Petersilienpesto mit Pistazien und Zitrone

Petersilie statt Basilikum, Pistazien statt Pinienkerne und Gruyère statt Parmesan – dieses Petersilienpesto kommt mal ganz anders daher als der Klassiker pesto genovese. Das Highlight an der grünen Paste? Die Zitronenschale, die dem Pesto einen zusätzlichen Hauch frische verleiht! 🍋


Zutaten für 1 kleines Weckglas voll Petersilienpesto

  • 30 g frische Petersilie
  • 25 g geschälte Pistazien (gesalzen)
  • 30 g Gruyère mittelreif
  • 1 Knoblauchzehe
  • 60 ml gutes Olivenöl
  • die Schale von 1 bis 2 Bio Zitronen
  • etwas Salz und Pfeffer

Zubereitung (Dauer ca. 10 Minuten)

  1. Die Petersilie waschen und gut trocknen. Dicke Stiele entfernen.
  2. Den Käse raffeln und den Knoblauch etwas klein schneiden.
  3. Nun alle Zutaten bis und mit Olivenöl im Mixer oder mit dem Stabmixer pürieren. Je nach Konsistenz ev. noch etwas Olivenöl beigeben.
  4. Nun fügen wir dem Pesto noch die Schale von 1 bis 2 Bio Zitronen bei (je nach gewünschter Intensität, wir nehmen jeweils 2). Das Petersilienpesto schmeckt aber auch ohne die Zitronenschale lecker!
  5. Am Schluss mit Salz und Pfeffer abschmecken. Salz braucht das Petersilienpesto normalerweise nicht viel, da durch den Käse und die gesalzenen Pistazien schon genug drin ist.

Im nächsten Rezept verraten wir euch dann, was wir mit dem Petersilienpesto Leckeres angestellt haben. Bis dahin guck doch auch mal noch unsere anderen Backrezepte durch, z.B. diese Brötchen mit Apfel und Joghurt oder diese Rüebli-Kokos-Muffins.


Foodwaste-Tipp

Oft brauchen wir für Rezepte entweder nur die Schale oder nur den Saft von Zitronen.

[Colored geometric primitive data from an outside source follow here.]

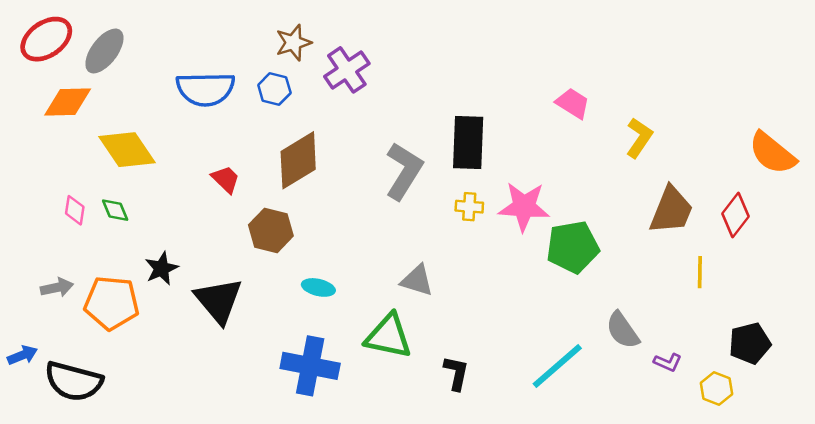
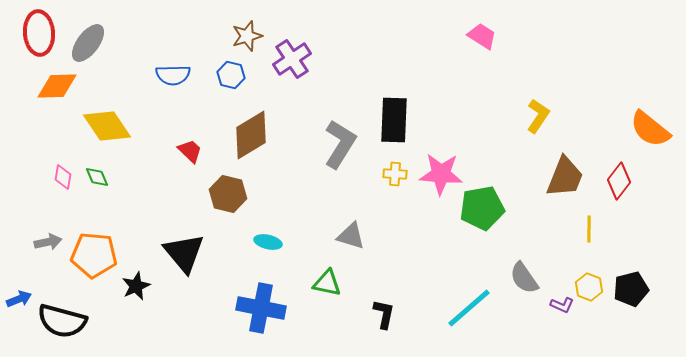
red ellipse: (46, 39) -> (39, 33), turned -60
blue semicircle: (205, 89) -> (173, 75), size x0.7
pink trapezoid: (573, 103) -> (482, 36), moved
black star: (162, 268) -> (136, 286), moved
green triangle: (388, 336) -> (327, 283), size x0.7
yellow hexagon: (716, 388) -> (589, 287), moved

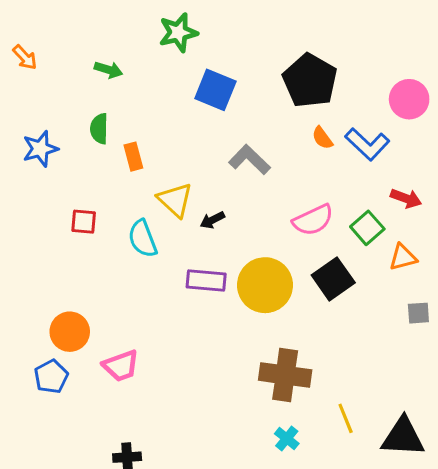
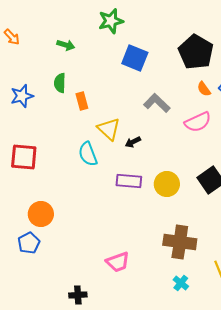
pink semicircle: (313, 220) -> (198, 122), moved
red square: (84, 222) -> (24, 157), moved, size x1.6
yellow circle: (265, 285) -> (167, 184), size x0.7
pink trapezoid: (121, 366) -> (118, 262), moved

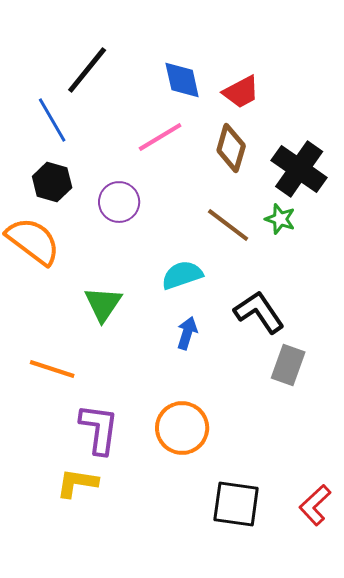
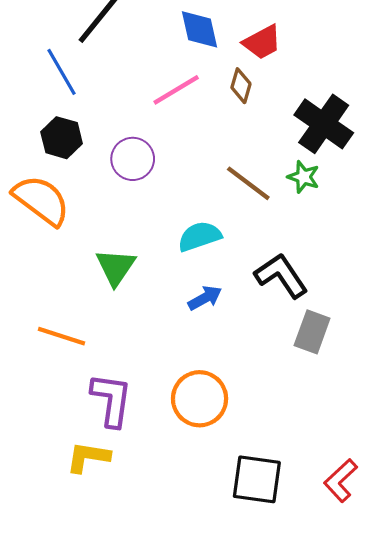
brown diamond: (231, 148) -> (241, 86), moved, size x0.7
blue arrow: (187, 333) -> (205, 298), turned 44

Wenn in einem Rezept nur der Saft gebraucht wird, raffeln wir die Zitronenschale trotzdem ab und sammeln sie ein einem kleinen Gefäss und lassen sie trocknen. So wird die Schale konserviert und du hast immer welche zur Hand, auch wenn du grad keine frischen Zitronen im Haus hast.


Saisonalität

Petersilie hat von April bis November Saison.